Chaque année, l’Université diplôme environ 10 000 finissants et les employeurs se les arrachent. L’un des défis de l’établissement de formation : retenir les étudiants jusqu'à la fin de leur programme.

Geneviève Déry étudie à la maîtrise en communications publiques, mais elle est tentée par le monde du travail.

« Jusqu'à maintenant, les cours m'intéressent grandement. Je vais voir tout dépendamment des défis qui s'offrent à moi. C'est sûr qu'une expérience terrain pratique c'est toujours gagnant », explique-t-elle.

« Il faut maintenir un équilibre entre embauche hâtive et formation complète, insiste Claude Savard vice-recteur adjoint aux études et affaires étudiantes.
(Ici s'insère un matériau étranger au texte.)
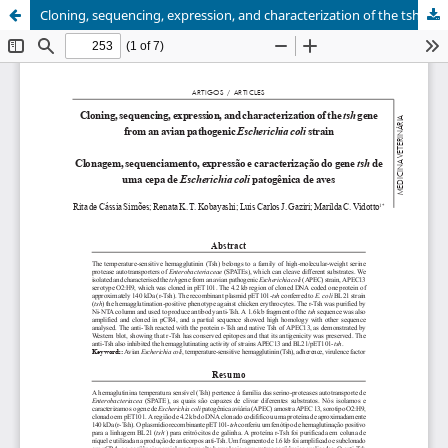
Cloning, sequencing, expression, and characterization of the tsh gene from an avian pathogenic Escherichia coli strain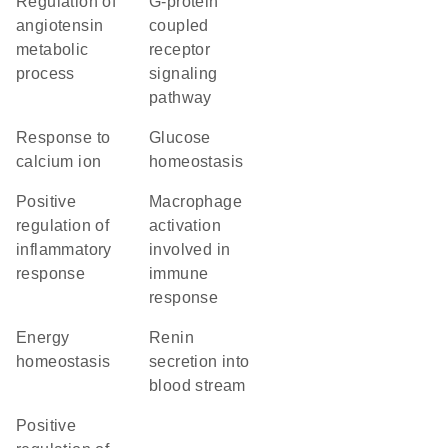
regulation of
G-protein
angiotensin
coupled
metabolic
receptor
process
signaling
pathway
response to
glucose
calcium ion
homeostasis
positive
macrophage
regulation of
activation
inflammatory
involved in
response
immune
response
energy
renin
homeostasis
secretion into
blood stream
positive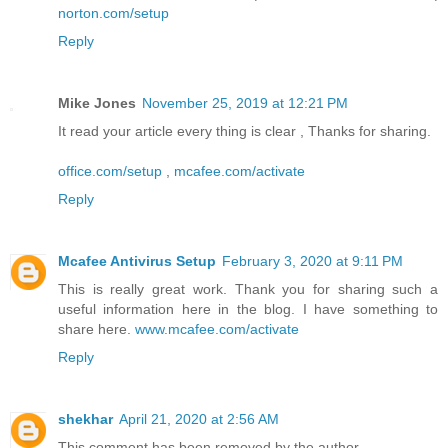
norton.com/setup
Reply
Mike Jones
November 25, 2019 at 12:21 PM
It read your article every thing is clear , Thanks for sharing.
office.com/setup
,
mcafee.com/activate
Reply
Mcafee Antivirus Setup
February 3, 2020 at 9:11 PM
This is really great work. Thank you for sharing such a
useful information here in the blog. I have something to
share here.
www.mcafee.com/activate
Reply
shekhar
April 21, 2020 at 2:56 AM
This comment has been removed by the author.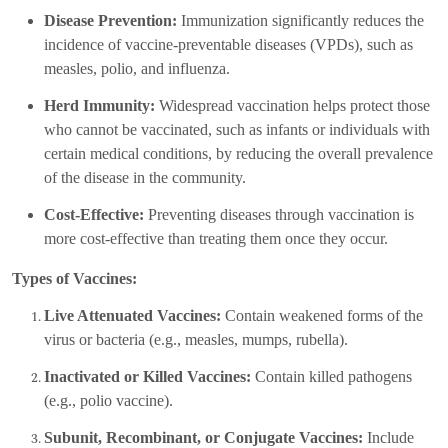
Disease Prevention:
Immunization significantly reduces the
incidence of vaccine-preventable diseases (VPDs), such as
measles, polio, and influenza.
Herd Immunity:
Widespread vaccination helps protect those
who cannot be vaccinated, such as infants or individuals with
certain medical conditions, by reducing the overall prevalence
of the disease in the community.
Cost-Effective:
Preventing diseases through vaccination is
more cost-effective than treating them once they occur.
Types of Vaccines:
Live Attenuated Vaccines:
Contain weakened forms of the
virus or bacteria (e.g., measles, mumps, rubella).
Inactivated or Killed Vaccines:
Contain killed pathogens
(e.g., polio vaccine).
Subunit, Recombinant, or Conjugate Vaccines:
Include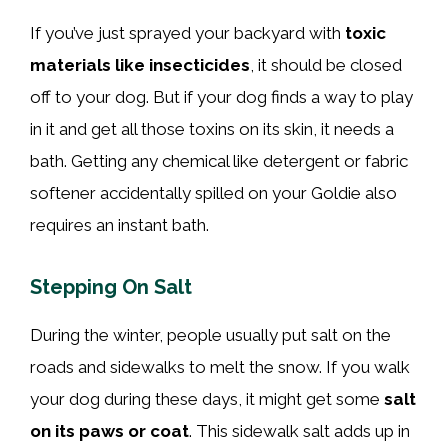
If you’ve just sprayed your backyard with
toxic
materials like insecticides
, it should be closed
off to your dog. But if your dog finds a way to play
in it and get all those toxins on its skin, it needs a
bath. Getting any chemical like detergent or fabric
softener accidentally spilled on your Goldie also
requires an instant bath.
Stepping On Salt
During the winter, people usually put salt on the
roads and sidewalks to melt the snow. If you walk
your dog during these days, it might get some
salt
on its paws or coat
. This sidewalk salt adds up in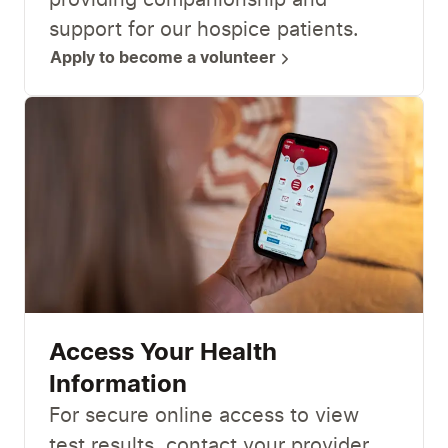
providing companionship and
support for our hospice patients.
Apply to become a volunteer
Access Your Health
Information
For secure online access to view
test results, contact your provider,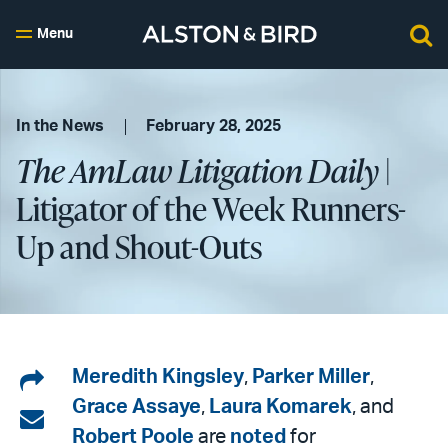
Menu
In the News
February 28, 2025
The AmLaw Litigation Daily
|
Litigator of the Week Runners-
Up and Shout-Outs
Share
Meredith Kingsley
,
Parker Miller
,
Grace Assaye
,
Laura Komarek
, and
on
Share
Robert Poole
are
noted
for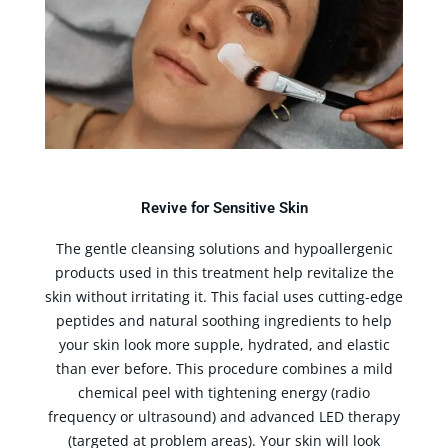
Revive for Sensitive Skin
The gentle cleansing solutions and hypoallergenic
products used in this treatment help revitalize the
skin without irritating it. This facial uses cutting-edge
peptides and natural soothing ingredients to help
your skin look more supple, hydrated, and elastic
than ever before. This procedure combines a mild
chemical peel with tightening energy (radio
frequency or ultrasound) and advanced LED therapy
(targeted at problem areas). Your skin will look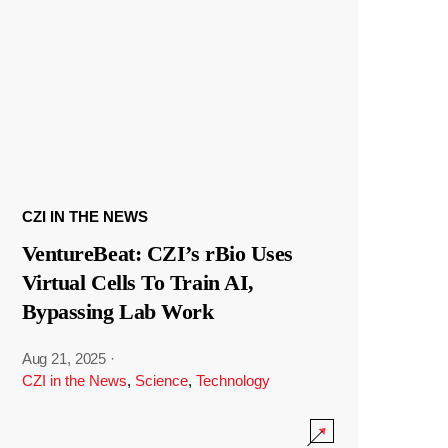
CZI IN THE NEWS
VentureBeat: CZI’s rBio Uses
Virtual Cells To Train AI,
Bypassing Lab Work
Aug 21, 2025
·
CZI in the News
,
Science
,
Technology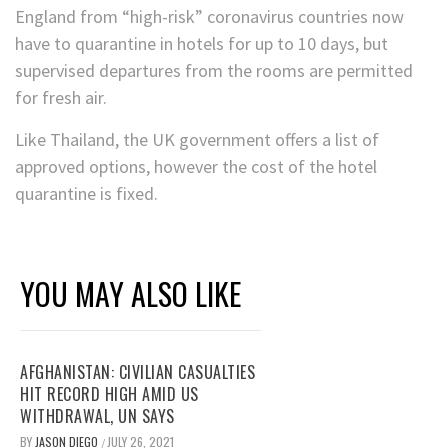
England from “high-risk” coronavirus countries now
have to quarantine in hotels for up to 10 days, but
supervised departures from the rooms are permitted
for fresh air.
Like Thailand, the UK government offers a list of
approved options, however the cost of the hotel
quarantine is fixed.
YOU MAY ALSO LIKE
AFGHANISTAN: CIVILIAN CASUALTIES
HIT RECORD HIGH AMID US
WITHDRAWAL, UN SAYS
BY
JASON DIEGO
JULY 26, 2021
/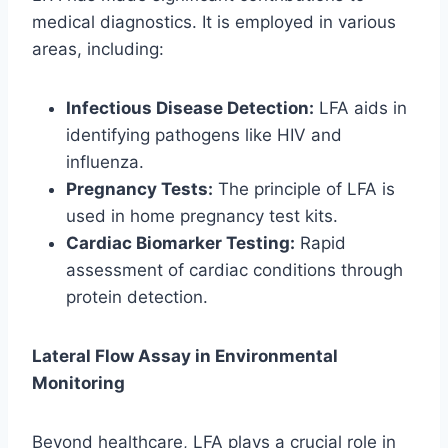
medical diagnostics. It is employed in various
areas, including:
Infectious Disease Detection:
LFA aids in
identifying pathogens like HIV and
influenza.
Pregnancy Tests:
The principle of LFA is
used in home pregnancy test kits.
Cardiac Biomarker Testing:
Rapid
assessment of cardiac conditions through
protein detection.
Lateral Flow Assay in Environmental
Monitoring
Beyond healthcare, LFA plays a crucial role in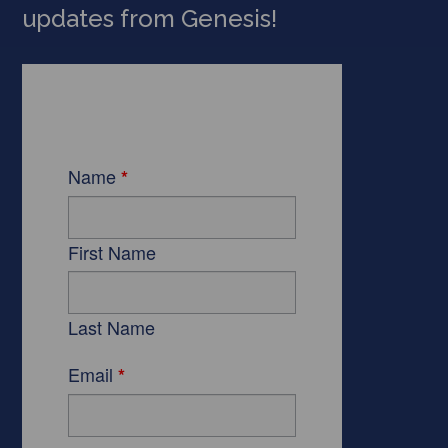
updates from Genesis!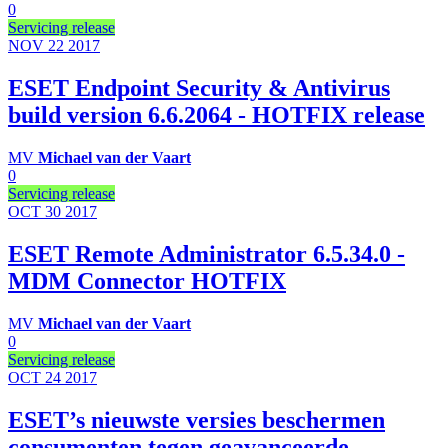
0
Servicing release
NOV 22
2017
ESET Endpoint Security & Antivirus
build version 6.6.2064 - HOTFIX release
MV
Michael van der Vaart
0
Servicing release
OCT 30
2017
ESET Remote Administrator 6.5.34.0 -
MDM Connector HOTFIX
MV
Michael van der Vaart
0
Servicing release
OCT 24
2017
ESET’s nieuwste versies beschermen
consumenten tegen geavanceerde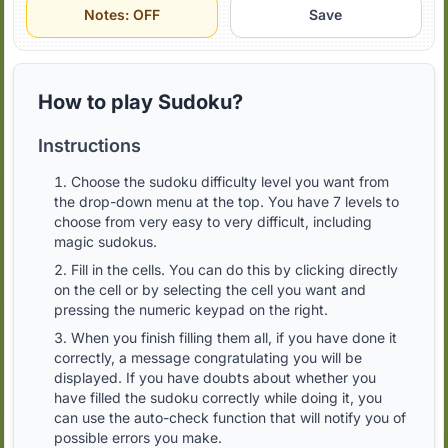
Notes: OFF
Save
How to play Sudoku?
Instructions
Choose the sudoku difficulty level you want from
the drop-down menu at the top. You have 7 levels to
choose from very easy to very difficult, including
magic sudokus.
Fill in the cells. You can do this by clicking directly
on the cell or by selecting the cell you want and
pressing the numeric keypad on the right.
When you finish filling them all, if you have done it
correctly, a message congratulating you will be
displayed. If you have doubts about whether you
have filled the sudoku correctly while doing it, you
can use the auto-check function that will notify you of
possible errors you make.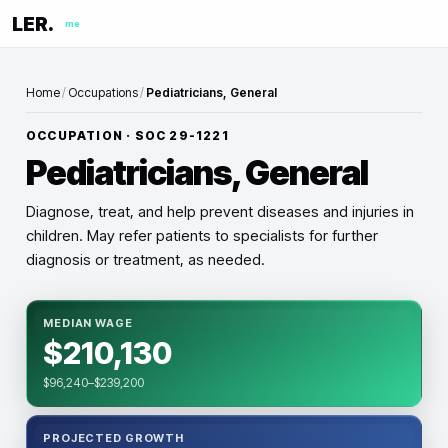
LER.
me
Home
/
Occupations
/
Pediatricians, General
OCCUPATION · SOC
29-1221
Pediatricians, General
Diagnose, treat, and help prevent diseases and injuries in
children. May refer patients to specialists for further
diagnosis or treatment, as needed.
MEDIAN WAGE
$210,130
$96,240–$239,200
PROJECTED GROWTH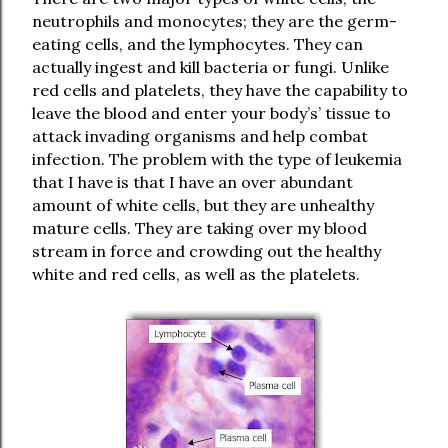
neutrophils and monocytes; they are the germ-
eating cells, and the lymphocytes. They can
actually ingest and kill bacteria or fungi. Unlike
red cells and platelets, they have the capability to
leave the blood and enter your body’s’ tissue to
attack invading organisms and help combat
infection. The problem with the type of leukemia
that I have is that I have an over abundant
amount of white cells, but they are unhealthy
mature cells. They are taking over my blood
stream in force and crowding out the healthy
white and red cells, as well as the platelets.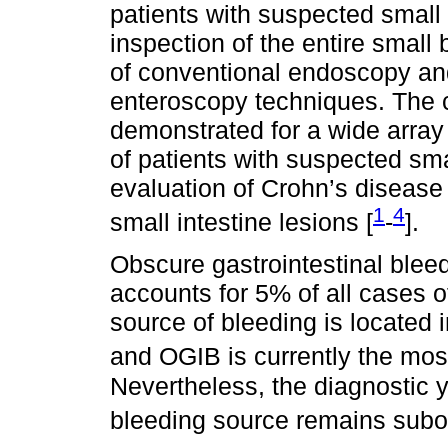
patients with suspected small
inspection of the entire smal
of conventional endoscopy an
enteroscopy techniques. The c
demonstrated for a wide array 
of patients with suspected sm
evaluation of Crohn’s disease 
1
4
small intestine lesions [
-
].
Obscure gastrointestinal bleed
accounts for 5% of all cases o
source of bleeding is located i
and OGIB is currently the most
Nevertheless, the diagnostic yi
bleeding source remains subo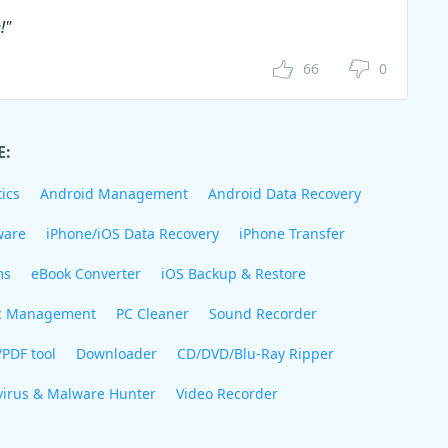
!"
66
0
E:
ics
Android Management
Android Data Recovery
ware
iPhone/iOS Data Recovery
iPhone Transfer
ms
eBook Converter
iOS Backup & Restore
c Management
PC Cleaner
Sound Recorder
/PDF tool
Downloader
CD/DVD/Blu-Ray Ripper
virus & Malware Hunter
Video Recorder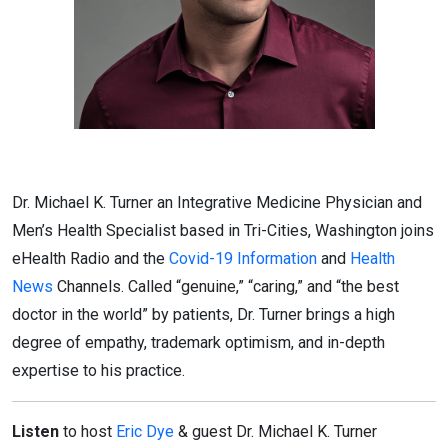
Dr. Michael K. Turner an Integrative Medicine Physician and
Men’s Health Specialist based in Tri-Cities, Washington joins
eHealth Radio and the
Covid-19 Information
and
Health
News
Channels. Called “genuine,” “caring,” and “the best
doctor in the world” by patients, Dr. Turner brings a high
degree of empathy, trademark optimism, and in-depth
expertise to his practice.
Listen
to host
Eric Dye
& guest Dr. Michael K. Turner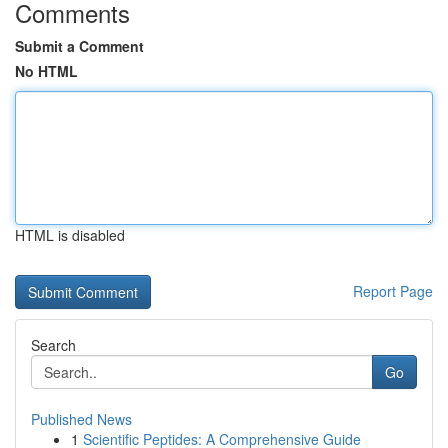
Comments
Submit a Comment
No HTML
HTML is disabled
Report Page
Search
Go
Published News
1
Scientific Peptides: A Comprehensive Guide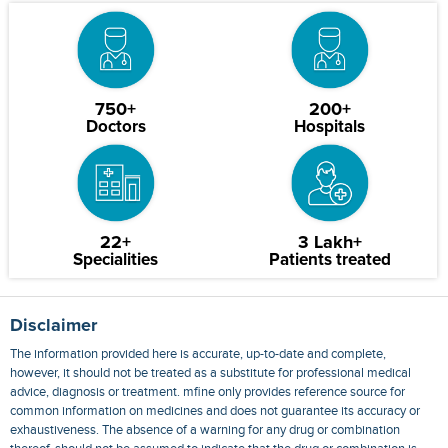
750+
200+
Doctors
Hospitals
22+
3 Lakh+
Specialities
Patients treated
Disclaimer
The information provided here is accurate, up-to-date and complete,
however, it should not be treated as a substitute for professional medical
advice, diagnosis or treatment. mfine only provides reference source for
common information on medicines and does not guarantee its accuracy or
exhaustiveness. The absence of a warning for any drug or combination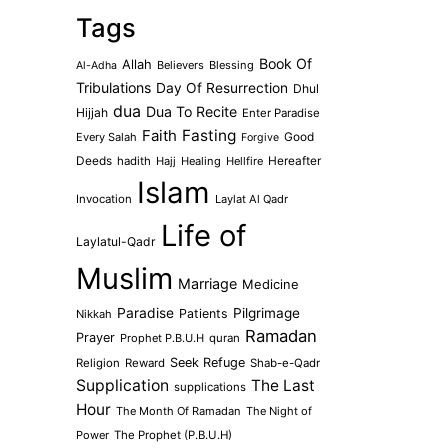
Tags
Book Of
Allah
Believers
Blessing
Al-Adha
Tribulations
Day Of Resurrection
Dhul
dua
Dua To Recite
Hijjah
Enter Paradise
Faith
Fasting
Every Salah
Good
Forgive
Deeds
hadith
Hajj
Healing
Hellfire
Hereafter
Islam
Invocation
Laylat Al Qadr
Life of
Laylatul-Qadr
Muslim
Marriage
Medicine
Paradise
Pilgrimage
Patients
Nikkah
Ramadan
Prayer
Prophet P.B.U.H
quran
Seek Refuge
Religion
Reward
Shab-e-Qadr
Supplication
The Last
supplications
Hour
The Month Of Ramadan
The Night of
Power
The Prophet (P.B.U.H)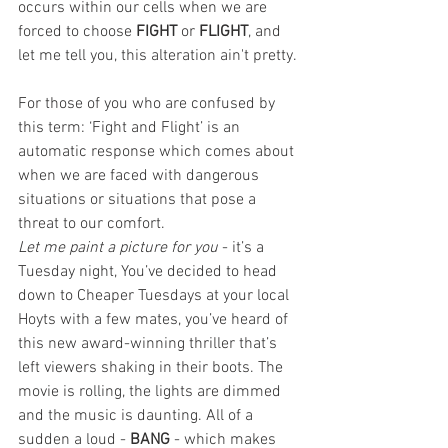
occurs within our cells when we are 
forced to choose 
FIGHT
 or 
FLIGHT
, and 
let me tell you, this alteration ain't pretty. 
For those of you who are confused by 
this term: ‘Fight and Flight’ is an 
automatic response which comes about 
when we are faced with dangerous 
situations or situations that pose a 
threat to our comfort. 
Let me paint a picture for you
 - it’s a 
Tuesday night, You’ve decided to head 
down to Cheaper Tuesdays at your local 
Hoyts with a few mates, you’ve heard of 
this new award-winning thriller that’s 
left viewers shaking in their boots. The 
movie is rolling, the lights are dimmed 
and the music is daunting. All of a 
sudden a loud - 
BANG
 - which makes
On est très vigilants là-dessus. Je pense que les partenaires employeurs seront gagnants en bout de ligne d'avoir des personnes complètement formées. »

À l'Université Laval, 10 % des étudiants viennent d'ailleurs. Il faut donc apprendre à les intégrer et ça commence lors des stages en entreprise.

« Ce que 45 à 50 % d'entre eux nous affirment, c'est qu'ils éprouvent certaines difficultés à intégrer le marché du travail. Ça peut être de la discrimination réelle ou perçue », précise André Raymond, directeur du service de placement.

« 33 % de notre main d'oeuvre est issue de l'étranger à travers 17 pays, donc la compétence n'a pas de frontières, indique Vicky Périard Gauthier, conseillère en acquisition de talents chez Systematix, une firme de services-conseils dans les domaines des technologies de l’information et de la gestion.